È molto stretto il rapporto tra clima e consumo dei materiali. Già oggi infatti più del 50% di tutte le emissioni di gas serra è legato all’estrazione delle materie prime, alla loro lavorazione e alla produzione di beni. Emissioni che sono destinate a salire in assenza di un deciso cambio di rotta visto che, secondo le stime dell’Unep – United Nations Environment Programme, nel 2050 il consumo di materiali sarà pari a 180 miliardi di tonnellate l’anno, 8 volte rispetto al 1970, quasi il doppio rispetto al livello attuale (94 miliardi di tonnellate).
Un quantità impossibile da sostenere non solo in termini di consumo di risorse e di produzione di rifiuti, ma anche di inquinamento ambientale e di cambiamenti climatici legati alle emissioni prodotte. Una prima valutazione l’ha presentata l’Oecd – Organization for Economic Co-operation and Development nel Global Material Resources Outlook secondo cui nel 2060 le emissioni di CO2 legate al flusso delle materie prime arriveranno a 50 giga-tonnellate.
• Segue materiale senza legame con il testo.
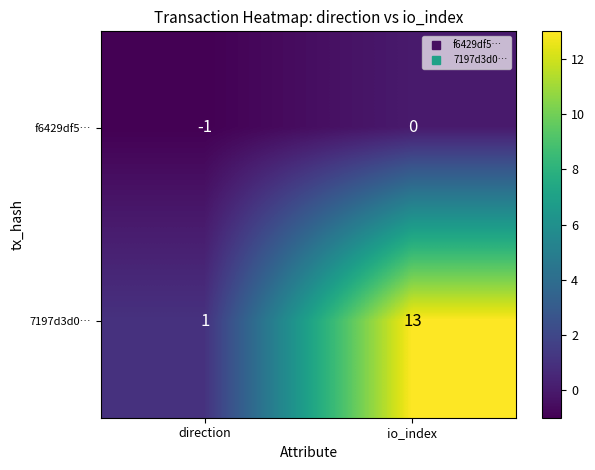

Where is f6429df5… nearest to the value 0?

io_index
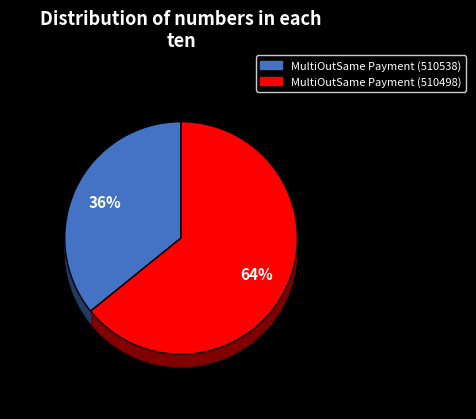

What percentage is the MultiOutSame Payment (510538) slice, to the nearest percent?

36%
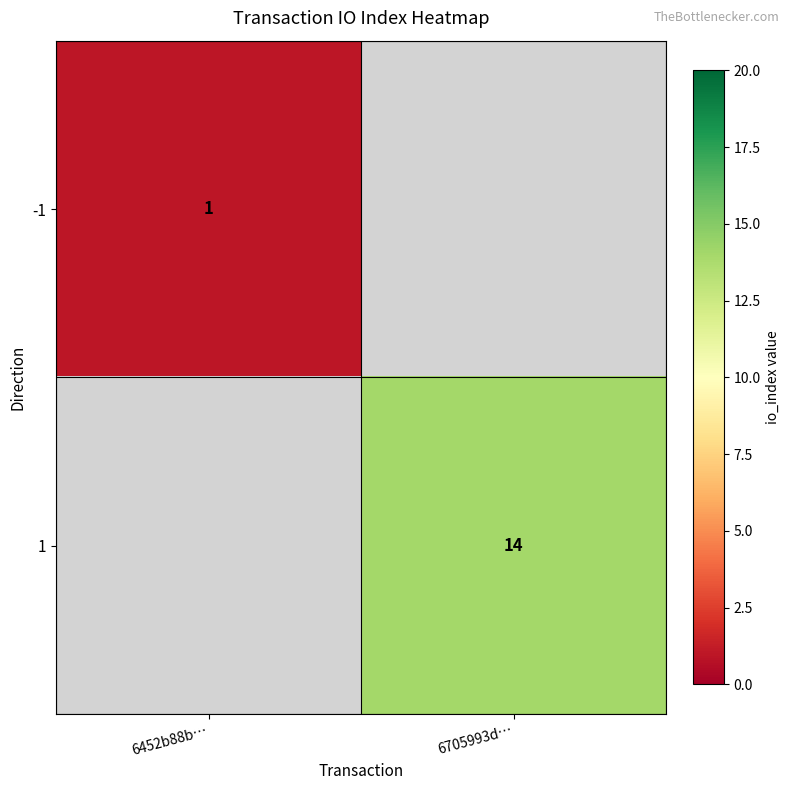

The value of 1 at 6705993d… is 14. True or false?

True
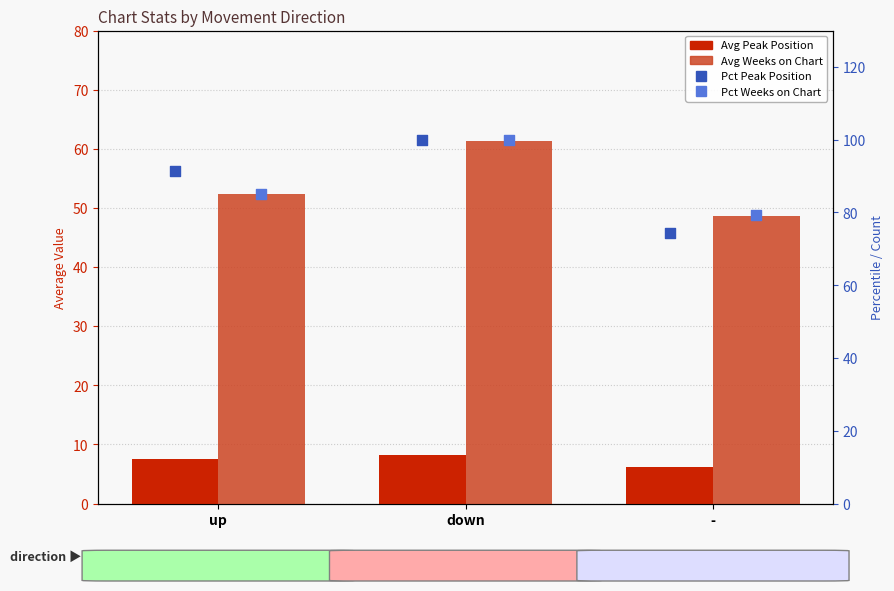

At how many categories does at least one series exceed 53?

3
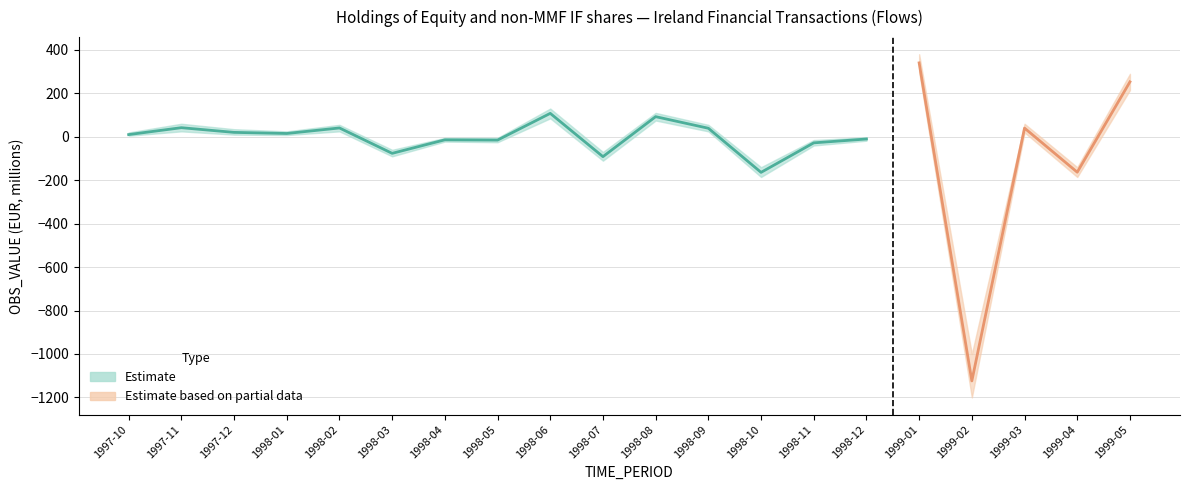

What position from the right is 1998-06?

12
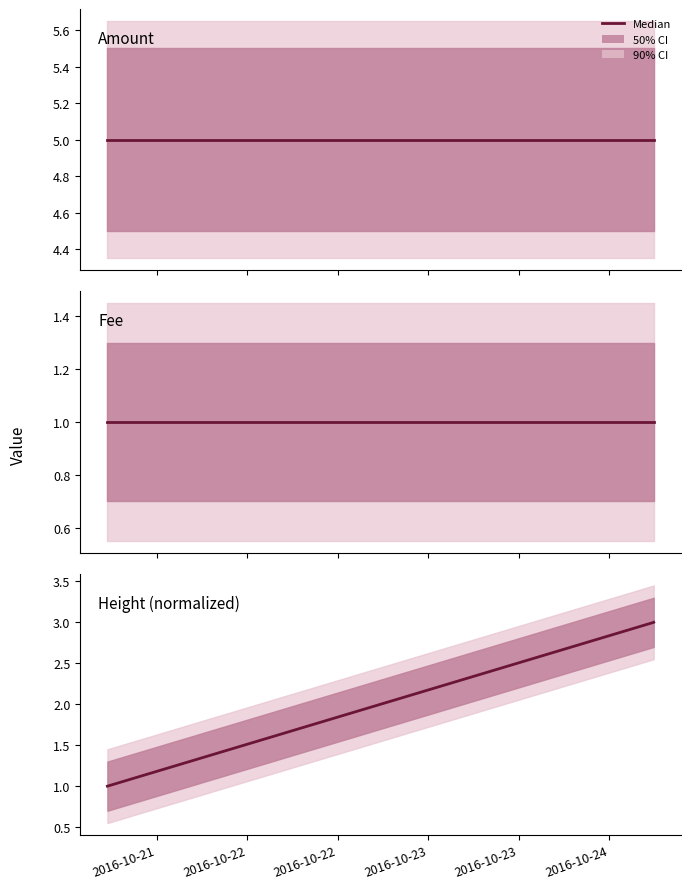

What is the sum of all values?

7.0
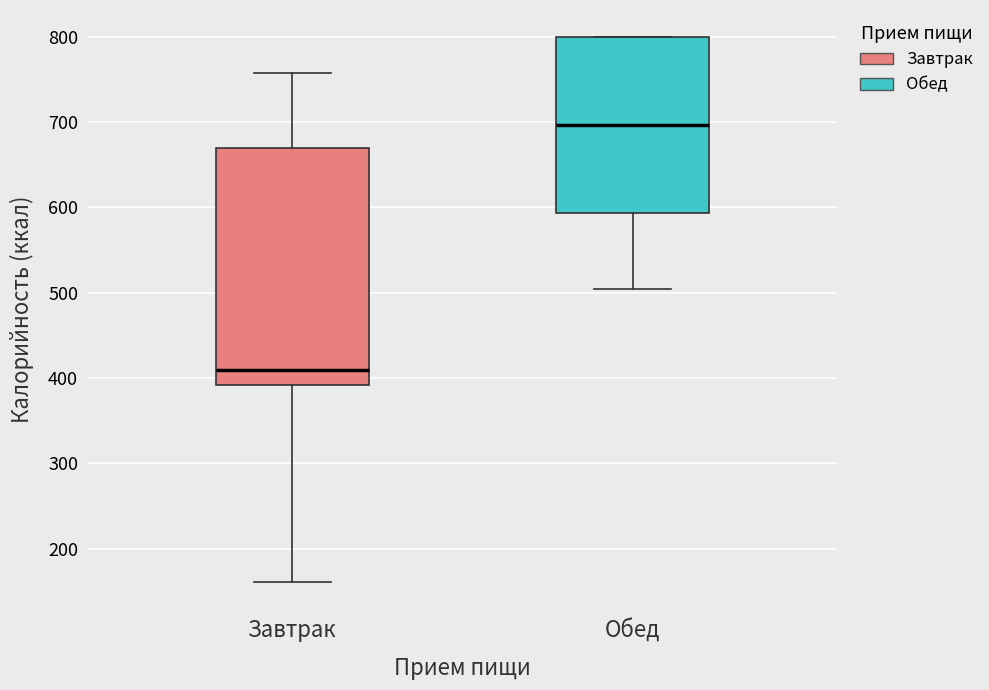

Reading left to right, transcribe this box plot: for each box, give where its median line is, the range the box spans, and where its two whiskers end, as read against the y-axis. The values are not printed on the chart, so give them approximately, as read against the axis.

Завтрак: median 410, box 390 to 670, whiskers 160 to 760
Обед: median 700, box 590 to 800, whiskers 500 to 800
Applicare i principi dell’economia circolare – riuso, riciclo, rigenerazione – potrebbe ridurre drasticamente le emissioni e produrre significativi progressi nella lotta ai cambiamenti climatici. Secondo il rapporto “Re-defining Value – The Manufacturing Revolution. Remanufacturing, Refurbishment, Repair and Direct Reuse” presentato al World Circular Economy Forum 2018 la transizione a un sistema produttivo circolare consentirebbe non solo di risparmiare materia prima e contenere la produzione di rifiuti, ma anche di ridurre le emissioni di gas serra, fino al 99% in alcuni settori industriali.
Ad esempio riutilizzare alluminio, acciaio e plastica – secondo lo studio “Climate Benefits of MaterialRecycling” riferito ai sistemi produttivi di alcune economie nordeuropee (Danimarca, Norvegia, Svezia) – consentirebbe di ridurre le emissioni del 96% per la produzione di alluminio, dell’86% per l’acciaio, del 37% per plastica e carta e del 41% per il vetro.